[Instructions to follow]: Please copy out the whole excerpt below on pitching stories to reporters, word for word and unchanged.

A few weeks later, Plant Health Progress, a journal for scientists and industry leaders, printed my news release word-for-word.
The same thing happened with many of my news releases…. I just don’t have visual proof!
Tactic Number 2: Pitching stories
Pitching a story is different from writing a news release in several different ways. It’s more directed toward a particular reporter rather than the media in general. It’s more specific to that particular media outlet’s format or style. And a good story pitch makes it real easy… and inviting… for the reporter or news outlet to cover your story.
So, what is a story pitch? It’s like a baseball pitch… sorta…
Let’s say you’re a Mariner’s pitcher. It’s your job to pitch balls at the opposing teams hitters. In our little scenario, let’s pretend the pitcher is a PR professional. And let’s pretend the opposing teams batters are news reporters.
When the pitcher steps onto the mound, his job is NOT to strike the news reporter out. His job is to make sure the news reporter hits a home run!
To continue our scenario a bit further, the pitch our pitcher throws at the newspaper reporter will be a different pitch from the television reporter. The pitch he throws at the radio reporter will be different from the pitch thrown to the sports blogger.
Warming up for the pitch
In order for our PR team to be successful, we need to scout out the reporters to find out what kind of pitch is easiest for each one to hit. To do that you need to investigate the reporter’s “home field.”
Step 1: Establishing relationships
When I started at CPN, I stopped in to get reacquainted with the KNDU news director, Christine Brown. Christine and I met several times before and she hired some of my students from Weber State.

[Data]:
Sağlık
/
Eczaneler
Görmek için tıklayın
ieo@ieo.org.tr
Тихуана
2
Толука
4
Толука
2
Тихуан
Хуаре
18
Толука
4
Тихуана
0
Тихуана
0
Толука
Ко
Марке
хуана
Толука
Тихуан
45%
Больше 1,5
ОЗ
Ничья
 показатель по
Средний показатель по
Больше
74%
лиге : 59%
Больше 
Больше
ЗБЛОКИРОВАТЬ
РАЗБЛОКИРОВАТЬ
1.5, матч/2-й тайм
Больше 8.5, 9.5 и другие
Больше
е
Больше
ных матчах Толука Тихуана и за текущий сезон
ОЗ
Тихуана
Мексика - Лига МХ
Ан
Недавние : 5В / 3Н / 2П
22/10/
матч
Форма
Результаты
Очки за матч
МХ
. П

[Output below]:
A few weeks later, Plant Health Progress, a journal for scientists and industry leaders, printed my news release word-for-word.
The same thing happened with many of my news releases…. I just don’t have visual proof!
Tactic Number 2: Pitching stories
Pitching a story is different from writing a news release in several different ways. It’s more directed toward a particular reporter rather than the media in general. It’s more specific to that particular media outlet’s format or style. And a good story pitch makes it real easy… and inviting… for the reporter or news outlet to cover your story.
So, what is a story pitch? It’s like a baseball pitch… sorta…
Let’s say you’re a Mariner’s pitcher. It’s your job to pitch balls at the opposing teams hitters. In our little scenario, let’s pretend the pitcher is a PR professional. And let’s pretend the opposing teams batters are news reporters.
When the pitcher steps onto the mound, his job is NOT to strike the news reporter out. His job is to make sure the news reporter hits a home run!
To continue our scenario a bit further, the pitch our pitcher throws at the newspaper reporter will be a different pitch from the television reporter. The pitch he throws at the radio reporter will be different from the pitch thrown to the sports blogger.
Warming up for the pitch
In order for our PR team to be successful, we need to scout out the reporters to find out what kind of pitch is easiest for each one to hit. To do that you need to investigate the reporter’s “home field.”
Step 1: Establishing relationships
When I started at CPN, I stopped in to get reacquainted with the KNDU news director, Christine Brown. Christine and I met several times before and she hired some of my students from Weber State.